La classe de l’oncle Thomas
Thomas Sowell n’est pas seulement un économiste de renom, il est noir. Vous me direz : c’est son droit, on s’en fout un peu, d’autant plus d’ailleurs qu’il n’a pas choisi, lui, d’être noir pour bénéficier de passe-droits et prétendre mener une lutte largement fantasmée. Thomas Sowell est un peu comme votre serviteur, il sait que le libéralisme ne se réduit pas à l’économie de prime abord, il observe et étudie les sociétés des hommes et s’est engagé dans l’enseignement depuis le début des années 1960 (oui : Thomas Sowell est vieux !) Thomas Sowell est un homme précieux : c’est un philosophe, bien qu’en France on l’ait définitivement et irrémédiablement désigné comme « économiste libéral », ce qui n’est pas simplement une réduction hasardeuse mais une accusation politique.

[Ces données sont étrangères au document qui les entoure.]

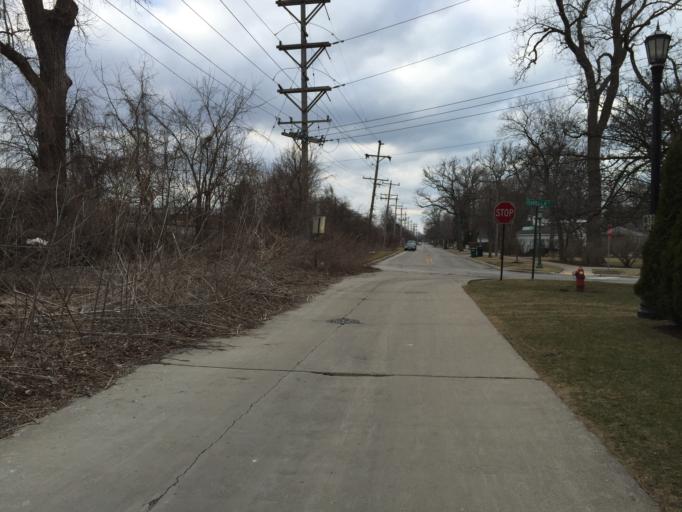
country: US
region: Illinois
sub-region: Cook County
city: Wilmette
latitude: 42.0687
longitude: -87.7018
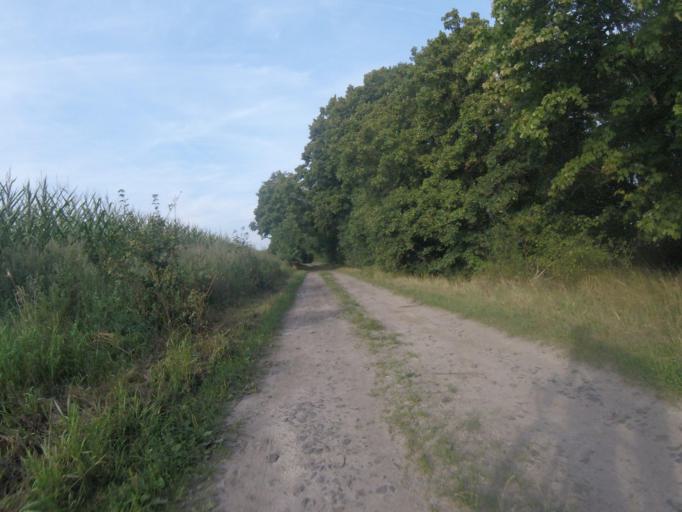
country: DE
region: Berlin
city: Gropiusstadt
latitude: 52.3939
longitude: 13.4651
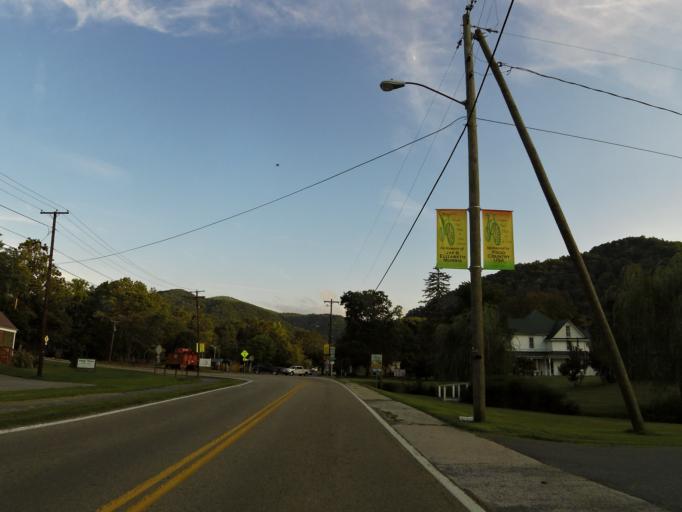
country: US
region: Virginia
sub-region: Washington County
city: Emory
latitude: 36.6365
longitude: -81.7924
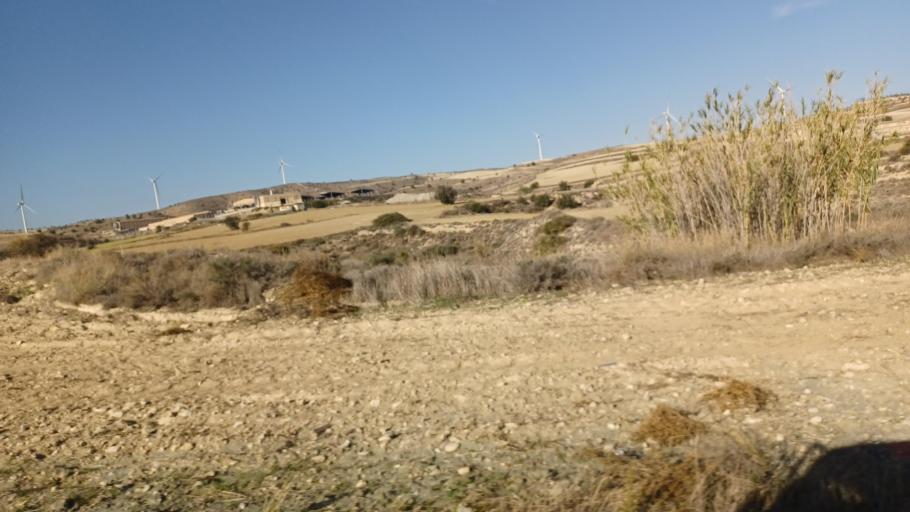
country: CY
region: Larnaka
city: Psevdas
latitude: 34.9657
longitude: 33.5137
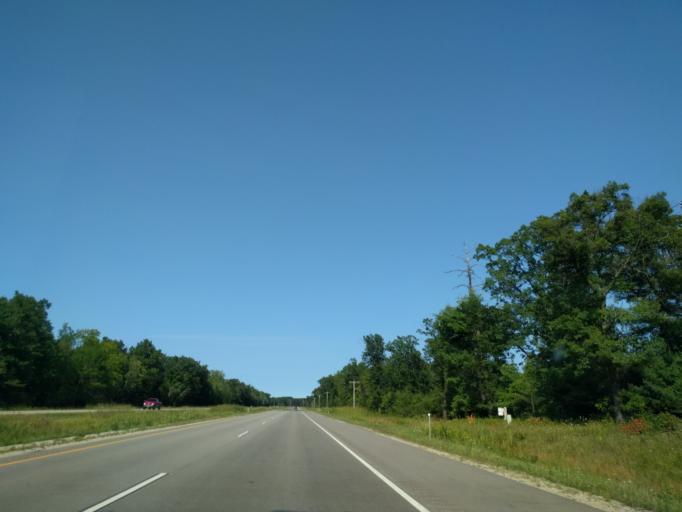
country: US
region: Wisconsin
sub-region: Oconto County
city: Oconto
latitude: 44.8442
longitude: -87.9083
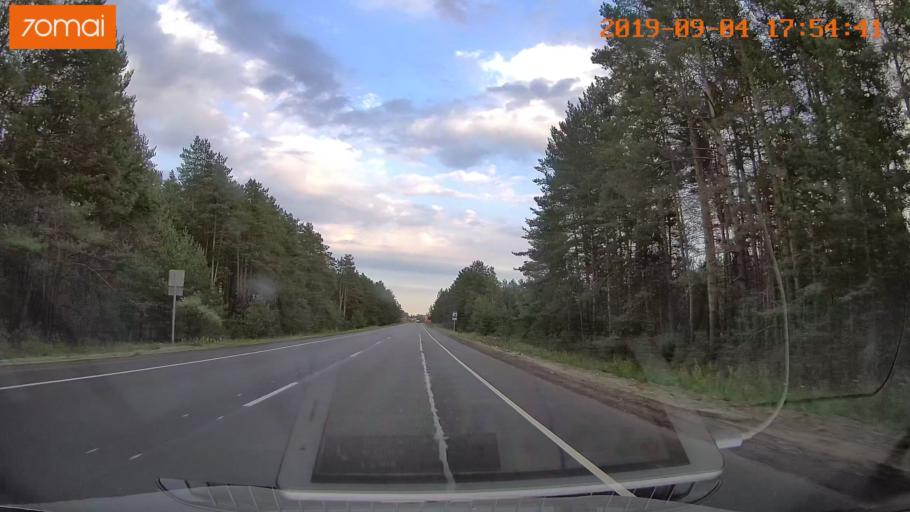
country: RU
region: Moskovskaya
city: Imeni Tsyurupy
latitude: 55.5092
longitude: 38.7514
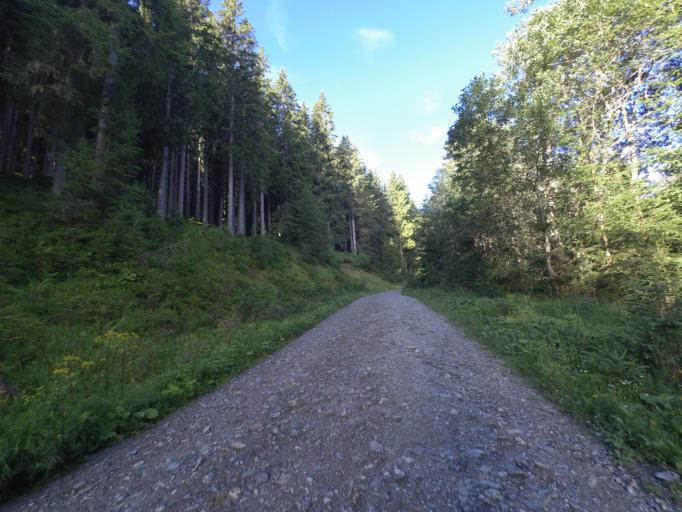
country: AT
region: Salzburg
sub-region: Politischer Bezirk Sankt Johann im Pongau
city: Goldegg
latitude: 47.3519
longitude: 13.0992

Thomas Sowell représente tout ce que le Camp du Bien© déteste : noir libre et libéral, économiste de l’École de Chicago, Thomas Sowell n’aime pas Chomsky et cumule bien d’autres tares encore selon les déficients et du coup, Thomas Sowell m’est très sympathique. En effet, s’il est vrai qu’un enfant de 7 ans est en mesure de démonter les arguments politiques de Noam Chomsky, Thomas Sowell lui a poussé l’analyse et la critique des galimatias de Chomsky à un point de non-retour. Les adeptes du Camp du Bien© le réfutent, bien entendu, mais ceux-là sont moins intelligents qu’un enfant de 7 ans et je vous propose de ne pas nous attarder sur leurs délires et de considérer une fois pour toutes que si la vieillesse peut être un naufrage, il existe bel et bien de jeunes vieux : Chomsky était déjà vieux il y a 40 ans.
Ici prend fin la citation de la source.